--- Data for the task Enclosed Below ---

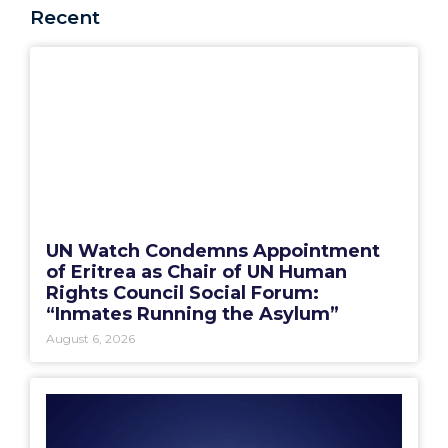
Recent
UN Watch Condemns Appointment
of Eritrea as Chair of UN Human
Rights Council Social Forum:
“Inmates Running the Asylum”
August 6, 2026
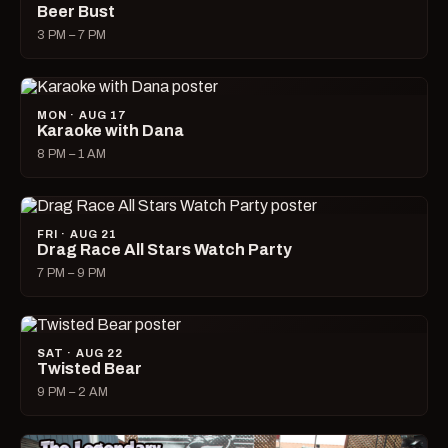
Beer Bust
3 PM – 7 PM
MON · AUG 17
Karaoke with Dana
8 PM – 1 AM
FRI · AUG 21
Drag Race All Stars Watch Party
7 PM – 9 PM
SAT · AUG 22
Twisted Bear
9 PM – 2 AM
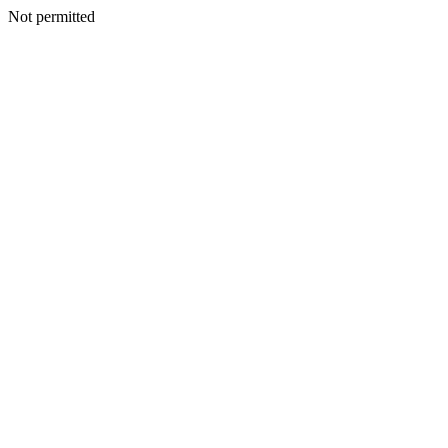
Not permitted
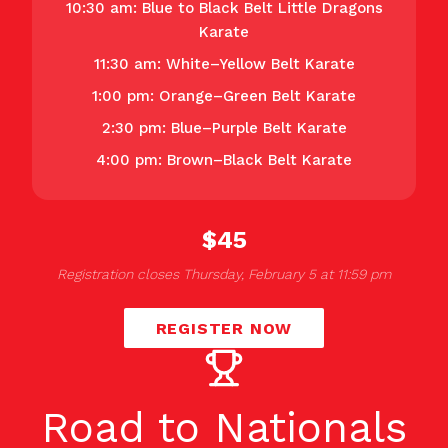
10:30 am: Blue to Black Belt Little Dragons
Karate
11:30 am: White–Yellow Belt Karate
1:00 pm: Orange–Green Belt Karate
2:30 pm: Blue–Purple Belt Karate
4:00 pm: Brown–Black Belt Karate
$45
Registration closes Thursday, February 5 at 11:59 pm
REGISTER NOW
Road to Nationals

--- End of Enclosed Data for the task ---

Copy out each line in the items above that contains "Belt".

**Solution to this problem**
10:30 am: Blue to Black Belt Little Dragons
11:30 am: White–Yellow Belt Karate
1:00 pm: Orange–Green Belt Karate
2:30 pm: Blue–Purple Belt Karate
4:00 pm: Brown–Black Belt Karate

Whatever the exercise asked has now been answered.